And that 67% is a big deal. Pharmacy co-pay rates rose from $3 to $5 about a year ago. It’s only $2! Yes, only $2. But those two dollars are a hell of a lot when you live on a benefit or work at minimum wage.
TVNZ had a look at the issue, in particular how rural pharmacies were affected by the rise in costs. It’s hitting rural towns pretty hard, as poverty rates can be quite high, as can the incidence of illness. Rural pharmacies are forced to open tabs that will never be paid, or watch people choose which medications they can afford and leave the rest on hold forever. It’s dire.
But how could $5 cause so many problems? Well, it is the difference between walking home (rather a feat if you’re unwell) and getting the bus. Or being able to get to work on the bus. It’s half a pair of cheap shoes for the kids. It’s a quarter of a big bag of nappies. It’s three loaves of bread. A couple of litres of milk.

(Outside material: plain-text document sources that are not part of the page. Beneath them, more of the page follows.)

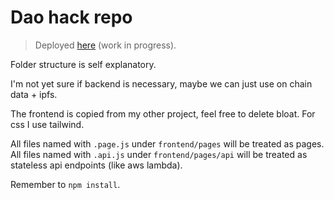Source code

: # Dao hack repo

> Deployed [here](https://dao-hack.vercel.app) (work in progress).

Folder structure is self explanatory.

I'm not yet sure if backend is necessary, maybe we can just use on chain data + ipfs.

The frontend is copied from my other project, feel free to delete bloat. For css I use tailwind.

All files named with `.page.js` under `frontend/pages` will be treated as pages.
All files named with `.api.js` under `frontend/pages/api` will be treated as stateless api endpoints (like aws lambda).

Remember to `npm install`.

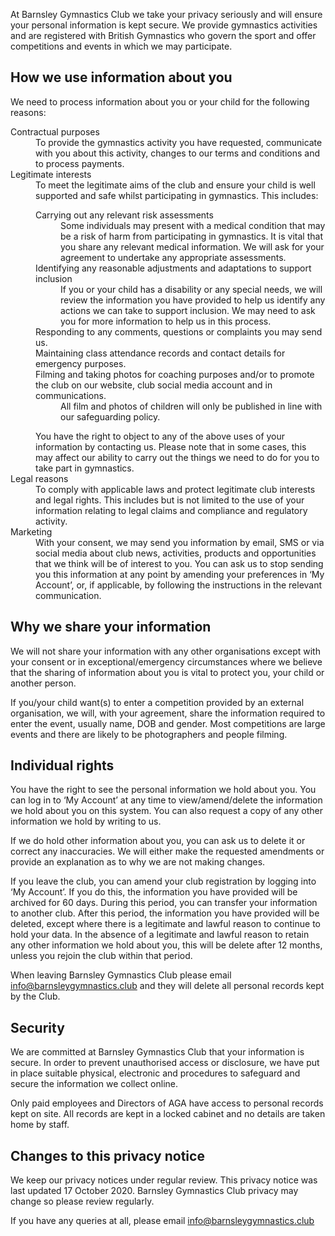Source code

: <section id="about">
    <div class="container">
        <div class="row">
            <p>At Barnsley Gymnastics Club we take your privacy seriously and will ensure your personal information is kept secure. We provide gymnastics activities and are registered with British Gymnastics who govern the sport and offer competitions and events in which we may participate.</p>
            <h2>How we use information about you</h2>
            <p>We need to process information about you or your child for the following reasons:</p>
            <dl>
                <dt>Contractual purposes</dt>
                <dd>To provide the gymnastics activity you have requested, communicate with you about this activity, changes to our terms and conditions and to process payments.</dd>
                <dt>Legitimate interests</dt>
                <dd>To meet the legitimate aims of the club and ensure your child is well supported and safe whilst participating in gymnastics. This includes:
                <dl>
                    <dt>Carrying out any relevant risk assessments</dt>
                    <dd>Some individuals may present with a medical condition that may be a risk of harm from participating in gymnastics. It is vital that you share any relevant medical information. We will ask for your agreement to undertake any appropriate assessments.</dd>
                    <dt>Identifying any reasonable adjustments and adaptations to support inclusion</dt>
                    <dd>If you or your child has a disability or any special needs, we will review the information you have provided to help us identify any actions we can take to support inclusion. We may need to ask you for more information to help us in this process.</dd>
                    <dt>Responding to any comments, questions or complaints you may send us.</dt>
                    <dt>Maintaining class attendance records and contact details for emergency purposes.</dt>
                    <dt>Filming and taking photos for coaching purposes and/or to promote the club on our website, club social media account and in communications. </dt>
                    <dd>All film and photos of children will only be published in line with our safeguarding policy.</dd>
                </dl>
                You have the right to object to any of the above uses of your information by contacting us. Please note that in some cases, this may affect our ability to carry out the things we need to do for you to take part in gymnastics.
                </dd>
                <dt>Legal reasons</dt>
                <dd>To comply with applicable laws and protect legitimate club interests and legal rights. This includes but is not limited to the use of your information relating to legal claims and compliance and regulatory activity.</dd>
                <dt>Marketing</dt>
                <dd>With your consent, we may send you information by email, SMS or via social media about club news, activities, products and opportunities that we think will be of interest to you. You can ask us to stop sending you this information at any point by amending your preferences in ‘My Account’, or, if applicable, by following the instructions in the relevant communication.</dd>
            </dl>
            <h2>Why we share your information</h2>
            <p>We will not share your information with any other organisations except with your consent or in exceptional/emergency circumstances where we believe that the sharing of information about you is vital to protect you, your child or another person.</p>
            <p>If you/your child want(s) to enter a competition provided by an external organisation, we will, with your agreement, share the information required to enter the event, usually name, DOB and gender. Most competitions are large events and there are likely to be photographers and people filming.</p>
            <h2>Individual rights</h2>
            <p>You have the right to see the personal information we hold about you. You can log in to ‘My Account’ at any time to view/amend/delete the information we hold about you on this system. You can also request a copy of any other information we hold by writing to us.</p>
            <p>If we do hold other information about you, you can ask us to delete it or correct any inaccuracies. We will either make the requested amendments or provide an explanation as to why we are not making changes.</p>
            <p>If you leave the club, you can amend your club registration by logging into ‘My Account’. If you do this, the information you have provided will be archived for 60 days. During this period, you can transfer your information to another club. After this period, the information you have provided will be deleted, except where there is a legitimate and lawful reason to continue to hold your data. In the absence of a legitimate and lawful reason to retain any other information we hold about you, this will be delete after 12 months, unless you rejoin the club within that period.</p>
            <p>When leaving Barnsley Gymnastics Club please email <a href="mailto:info@barnsleygymnastics.club">info@barnsleygymnastics.club</a> and they will delete all personal records kept by the Club.</p>
            <h2>Security</h2>
            <p>We are committed at Barnsley Gymnastics Club that your information is secure. In order to prevent unauthorised access or disclosure, we have put in place suitable physical, electronic and procedures to safeguard and secure the information we collect online.</p>
            <p>Only paid employees and Directors of AGA have access to personal records kept on site. All records are kept in a locked cabinet and no details are taken home by staff.</p>
            <h2>Changes to this privacy notice</h2>
            <p>We keep our privacy notices under regular review. This privacy notice was last updated 17 October 2020. Barnsley Gymnastics Club privacy may change so please review regularly.</p>
            <p>If you have any queries at all, please email <a href="mailto:info@barnsleygymnastics.club">info@barnsleygymnastics.club</a></p>
        </div>
    </div>
</section>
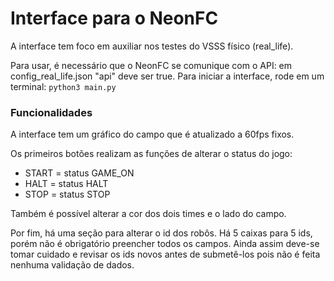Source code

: # Interface para o NeonFC

A interface tem foco em auxiliar nos testes do VSSS físico (real_life).

Para usar, é necessário que o NeonFC se comunique com o API: em config_real_life.json "api" deve ser true.
Para iniciar a interface, rode em um terminal:
`python3 main.py`

### Funcionalidades

A interface tem um gráfico do campo que é atualizado a 60fps fixos.

Os primeiros botões realizam as funções de alterar o status do jogo:
- START = status GAME_ON
- HALT = status HALT
- STOP = status STOP

Também é possível alterar a cor dos dois times e o lado do campo.

Por fim, há uma seção para alterar o id dos robôs. Há 5 caixas para 5 ids, porém não é obrigatório preencher todos os campos. Ainda assim deve-se tomar cuidado e revisar os ids novos antes de submetê-los pois não é feita nenhuma validação de dados.

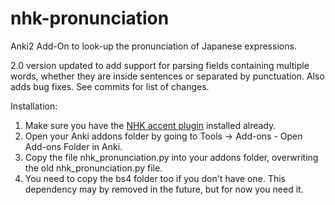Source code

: # nhk-pronunciation
Anki2 Add-On to look-up the pronunciation of Japanese expressions.

2.0 version updated to add support for parsing fields containing multiple words, 
whether they are inside sentences or separated by punctuation. Also adds bug fixes. See commits for list of changes.

Installation:
1. Make sure you have the [NHK accent plugin](https://ankiweb.net/shared/info/932119536) installed already.
2. Open your Anki addons folder by going to Tools -> Add-ons - Open Add-ons Folder in Anki.
3. Copy the file nhk_pronunciation.py into your addons folder, overwriting the old nhk_pronunciation.py file.
4. You need to copy the bs4 folder too if you don't have one. This dependency may by removed in the future, but for now you need it.
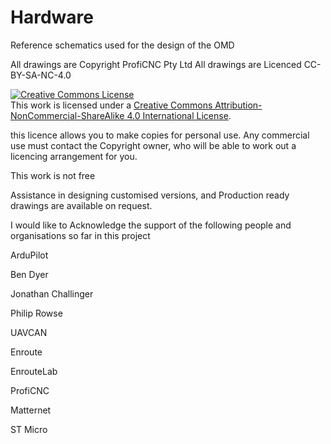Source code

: # Hardware
Reference schematics used for the design of the OMD

All drawings are Copyright ProfiCNC Pty Ltd 
All drawings are Licenced CC-BY-SA-NC-4.0

<a rel="license" href="http://creativecommons.org/licenses/by-nc-sa/4.0/"><img alt="Creative Commons License" style="border-width:0" src="https://i.creativecommons.org/l/by-nc-sa/4.0/88x31.png" /></a><br />This work is licensed under a <a rel="license" href="http://creativecommons.org/licenses/by-nc-sa/4.0/">Creative Commons Attribution-NonCommercial-ShareAlike 4.0 International License</a>.

this licence allows you to make copies for personal use.  Any commercial use must contact the Copyright owner, who will be able to work out a licencing arrangement for you.

This work is not free

Assistance in designing customised versions, and Production ready drawings are available on request. 

I would like to Acknowledge the support of the following people and organisations so far in this project

ArduPilot

Ben Dyer

Jonathan Challinger

Philip Rowse

UAVCAN

Enroute

EnrouteLab

ProfiCNC

Matternet

ST Micro


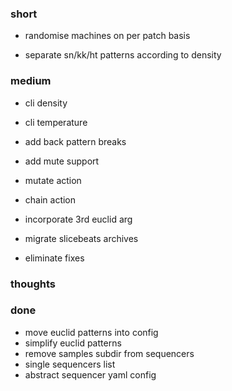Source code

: ### short

- randomise machines on per patch basis

- separate sn/kk/ht patterns according to density

### medium

- cli density
- cli temperature 

- add back pattern breaks
- add mute support

- mutate action
- chain action

- incorporate 3rd euclid arg
- migrate slicebeats archives
- eliminate fixes

### thoughts

### done

- move euclid patterns into config
- simplify euclid patterns
- remove samples subdir from sequencers
- single sequencers list
- abstract sequencer yaml config
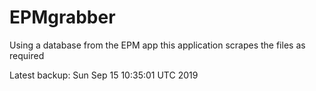 # EPMgrabber
Using a database from the EPM app this application scrapes the files as required


Latest backup: Sun Sep 15 10:35:01 UTC 2019
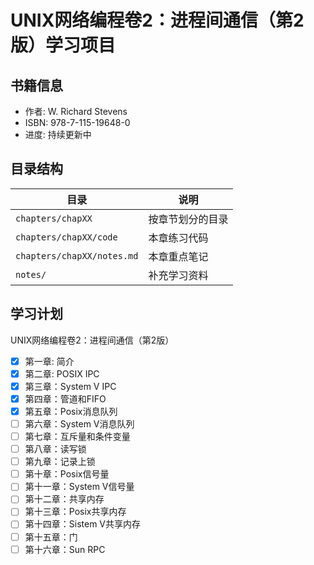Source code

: # UNIX网络编程卷2：进程间通信（第2版）学习项目

## 书籍信息
- 作者: W. Richard Stevens
- ISBN: 978-7-115-19648-0
- 进度: 持续更新中

## 目录结构
| 目录 | 说明 |
|------|------|
| `chapters/chapXX` | 按章节划分的目录 |
| `chapters/chapXX/code` | 本章练习代码 |
| `chapters/chapXX/notes.md` | 本章重点笔记 |
| `notes/` | 补充学习资料 |

## 学习计划
UNIX网络编程卷2：进程间通信（第2版）
- [x] 第一章: 简介
- [x] 第二章: POSIX IPC
- [x] 第三章：System V IPC
- [x] 第四章：管道和FIFO
- [x] 第五章：Posix消息队列
- [ ] 第六章：System V消息队列
- [ ] 第七章：互斥量和条件变量
- [ ] 第八章：读写锁
- [ ] 第九章：记录上锁
- [ ] 第十章：Posix信号量
- [ ] 第十一章：System V信号量
- [ ] 第十二章：共享内存
- [ ] 第十三章：Posix共享内存
- [ ] 第十四章：Sistem V共享内存
- [ ] 第十五章：门
- [ ] 第十六章：Sun RPC
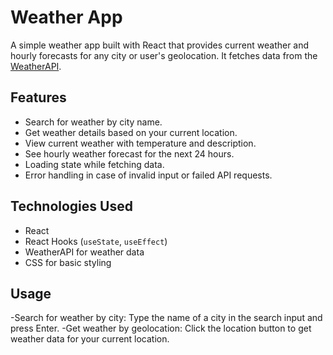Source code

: # Weather App

A simple weather app built with React that provides current weather and hourly forecasts for any city or user's geolocation. It fetches data from the [WeatherAPI](https://www.weatherapi.com/).

## Features

- Search for weather by city name.
- Get weather details based on your current location.
- View current weather with temperature and description.
- See hourly weather forecast for the next 24 hours.
- Loading state while fetching data.
- Error handling in case of invalid input or failed API requests.

## Technologies Used

- React
- React Hooks (`useState`, `useEffect`)
- WeatherAPI for weather data
- CSS for basic styling

## Usage

-Search for weather by city: Type the name of a city in the search input and press Enter.
-Get weather by geolocation: Click the location button to get weather data for your current location.
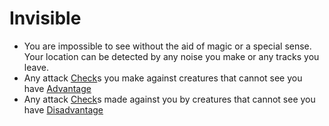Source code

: # Invisible

- You are impossible to see without the aid of magic or a special sense. Your location can be detected by any noise you make or any tracks you leave.
- Any attack [Check](Game%20Structure/Check.md)s you make against creatures that cannot see you have [Advantage](Conditions/Advantage.md)
- Any attack [Check](Game%20Structure/Check.md)s made against you by creatures that cannot see you have [Disadvantage](Conditions/Disadvantage.md)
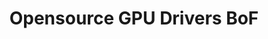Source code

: ---
categories:
- bkk19
description: BoF to discuss current state of opensource GPU drivers on ARM and plans
  for the future.
image:
  featured: 'true'
  path: /assets/images/featured-images/bkk19/BKK19-410.png
session_attendee_num: '48'
session_id: BKK19-410
session_room: Session Room 2 (Lotus 3-4)
session_slot:
  end_time: '2019-04-04 11:55:00'
  start_time: '2019-04-04 11:00:00'
session_speakers:
- speaker_bio: Rob is a technical architect in the Linaros Office of the CTO. He is
    one of the Devicetree maintainers and a contributor to the Linux kernel, u-boot,
    mesa, and AOSP projects.
  speaker_company: Linaro
  speaker_image: /assets/images/speakers/bkk19/rob-herring.jpg
  speaker_location: ''
  speaker_name: Rob Herring
  speaker_position: Technical Architect
  speaker_username: rob.herring
- speaker_bio: ''
  speaker_company: Collabora Ltd.
  speaker_image: /assets/images/speakers/bkk19/tomeu-vizoso.jpg
  speaker_location: tomeu.vizoso@collabora.com
  speaker_name: Tomeu Vizoso
  speaker_position: Principal Software Engineer
  speaker_username: tomeu.vizoso
session_track: Multimedia
tag: session
tags:
- Android
- Open Source Development
- Multimedia
- Linux Kernel
title: Opensource GPU Drivers BoF
---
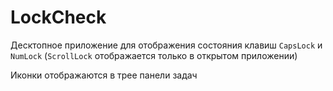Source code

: # LockCheck
Десктопное приложение для отображения состояния клавиш `CapsLock` и `NumLock` (`ScrollLock` отображается только в открытом приложении)

Иконки отображаются в трее панели задач
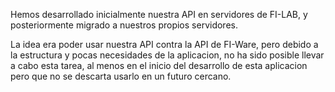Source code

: Hemos desarrollado inicialmente nuestra API en servidores de FI-LAB, y posteriormente migrado a nuestros propios servidores.

La idea era poder usar nuestra API contra la API de FI-Ware, pero debido a la estructura y pocas necesidades
de la aplicacion, no ha sido posible llevar a cabo esta tarea, al menos en el inicio del desarrollo de esta
aplicacion pero que no se descarta usarlo en un futuro cercano.
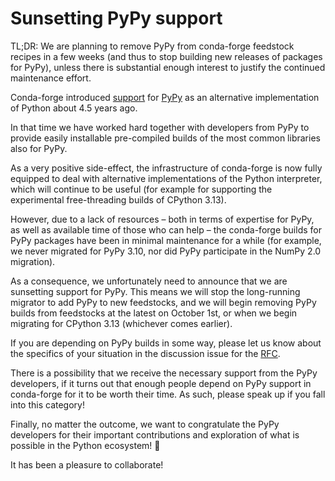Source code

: # Sunsetting PyPy support

TL;DR: We are planning to remove PyPy from conda-forge feedstock recipes in a
few weeks (and thus to stop building new releases of packages for PyPy), unless
there is substantial enough interest to justify the continued maintenance effort.

<!-- truncate -->

Conda-forge introduced [support](https://conda-forge.org/blog/2020/03/10/pypy/)
for [PyPy](https://pypy.org/index.html) as an alternative implementation of
Python about 4.5 years ago.

In that time we have worked hard together with developers from PyPy to provide
easily installable pre-compiled builds of the most common libraries also for PyPy.

As a very positive side-effect, the infrastructure of conda-forge is now fully
equipped to deal with alternative implementations of the Python interpreter,
which will continue to be useful (for example for supporting the experimental
free-threading builds of CPython 3.13).

However, due to a lack of resources – both in terms of expertise for PyPy, as
well as available time of those who can help – the conda-forge builds for PyPy
packages have been in minimal maintenance for a while (for example, we never
migrated for PyPy 3.10, nor did PyPy participate in the NumPy 2.0 migration).

As a consequence, we unfortunately need to announce that we are sunsetting
support for PyPy. This means we will stop the long-running migrator to add
PyPy to new feedstocks, and we will begin removing PyPy builds from feedstocks
at the latest on October 1st, or when we begin migrating for CPython 3.13
(whichever comes earlier).

If you are depending on PyPy builds in some way, please let us know about the
specifics of your situation in the discussion issue for the
[RFC](https://github.com/conda-forge/conda-forge.github.io/issues/2255).

There is a possibility that we receive the necessary support from the PyPy
developers, if it turns out that enough people depend on PyPy support in
conda-forge for it to be worth their time. As such, please speak up if you
fall into this category!

Finally, no matter the outcome, we want to congratulate the PyPy developers
for their important contributions and exploration of what is possible in the
Python ecosystem! 👏

It has been a pleasure to collaborate!
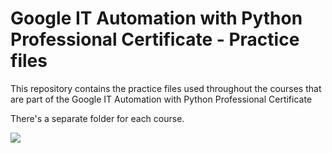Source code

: # Google IT Automation with Python Professional Certificate - Practice files

This repository contains the practice files used throughout the courses that are
part of the Google IT Automation with Python Professional Certificate

There's a separate folder for each course.

![](https://images.youracclaim.com/size/680x680/images/5772b390-e2aa-416e-b384-97598d4e3e0a/GoogleITcompletionbadge.png)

If you’re like me, you waltz into the pharmacy with half-a-dozen prescriptions – that’s thirty dollars right there, and that’s a huge amount to come up with when your food budget is only $50 per week for your family. Throwing around $5 per prescription is the difference between bread and milk or nothing. When people are struggling to afford $3 prescriptions, $5 is way out of reach.
I’m sure there is a good reason for the rise. Well, maybe. It’s probably something along the lies of “We don’t want to fund Pharmac adequately” for reasons that may be reasonable, but may not. So there are good political reasons, even if they may not be good reasons with regard to patient welfare.
All the good budgetary reasons in the world can’t make up for the fact that this change is threatening the health of some of the most vulnerable people in our country. People on sickness benefits or invalid’s benefits who need that medicine, but cannot make their very meagre budgets stretch to afford it. Solo mothers who are making hard choices – medicine for the baby or formula? Or maybe just no vegetables for mum (meat went the way of the dodo early on, when the choice of meat or formula came up).
People may protest that this is what the disability allowance is for (although that’s irrelevant to acute illnesses). The truth is, adding in a disability allowance sinks into the grand moneypit. It becomes part of the budget that’s making money look critically endangered. It makes things a little easier, but the budget simply isn’t stretchy enough, even with that input.
$5 is too much for people that are already in need of a community services card. It’s too much for beneficiaries on tight budgets. It’s too much for people on minimum wages. It always comes at the cost of another one of life’s needs.